>>>

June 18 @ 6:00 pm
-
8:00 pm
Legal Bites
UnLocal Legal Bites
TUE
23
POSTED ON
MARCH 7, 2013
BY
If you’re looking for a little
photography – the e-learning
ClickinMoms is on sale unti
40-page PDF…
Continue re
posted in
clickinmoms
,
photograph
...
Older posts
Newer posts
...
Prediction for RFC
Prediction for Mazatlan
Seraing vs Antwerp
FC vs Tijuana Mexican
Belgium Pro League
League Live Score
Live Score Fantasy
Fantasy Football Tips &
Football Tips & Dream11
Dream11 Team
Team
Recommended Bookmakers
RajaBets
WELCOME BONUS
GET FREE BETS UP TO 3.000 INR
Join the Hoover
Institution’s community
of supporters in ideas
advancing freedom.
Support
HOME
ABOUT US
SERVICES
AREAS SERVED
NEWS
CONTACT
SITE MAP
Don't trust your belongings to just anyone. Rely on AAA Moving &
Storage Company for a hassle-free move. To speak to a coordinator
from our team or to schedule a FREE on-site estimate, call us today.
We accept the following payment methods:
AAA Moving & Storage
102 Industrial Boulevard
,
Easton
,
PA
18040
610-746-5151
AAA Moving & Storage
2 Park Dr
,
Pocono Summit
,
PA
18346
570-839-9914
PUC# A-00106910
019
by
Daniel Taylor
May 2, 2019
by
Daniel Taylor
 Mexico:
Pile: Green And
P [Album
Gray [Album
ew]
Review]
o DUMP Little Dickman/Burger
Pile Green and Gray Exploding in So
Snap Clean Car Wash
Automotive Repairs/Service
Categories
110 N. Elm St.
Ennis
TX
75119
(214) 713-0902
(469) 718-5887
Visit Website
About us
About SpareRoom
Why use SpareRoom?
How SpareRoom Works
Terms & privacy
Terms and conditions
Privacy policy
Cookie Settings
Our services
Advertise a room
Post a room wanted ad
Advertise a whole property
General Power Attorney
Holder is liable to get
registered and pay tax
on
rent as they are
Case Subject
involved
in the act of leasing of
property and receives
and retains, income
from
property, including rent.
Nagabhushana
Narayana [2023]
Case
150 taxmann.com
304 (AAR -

<<<

Recopiez à l'identique tout ce qui va du début des items jusqu'à la ligne contenant « Join the Hoover », celle-ci comprise.

June 18 @ 6:00 pm
-
8:00 pm
Legal Bites
UnLocal Legal Bites
TUE
23
POSTED ON
MARCH 7, 2013
BY
If you’re looking for a little
photography – the e-learning
ClickinMoms is on sale unti
40-page PDF…
Continue re
posted in
clickinmoms
,
photograph
...
Older posts
Newer posts
...
Prediction for RFC
Prediction for Mazatlan
Seraing vs Antwerp
FC vs Tijuana Mexican
Belgium Pro League
League Live Score
Live Score Fantasy
Fantasy Football Tips &
Football Tips & Dream11
Dream11 Team
Team
Recommended Bookmakers
RajaBets
WELCOME BONUS
GET FREE BETS UP TO 3.000 INR
Join the Hoover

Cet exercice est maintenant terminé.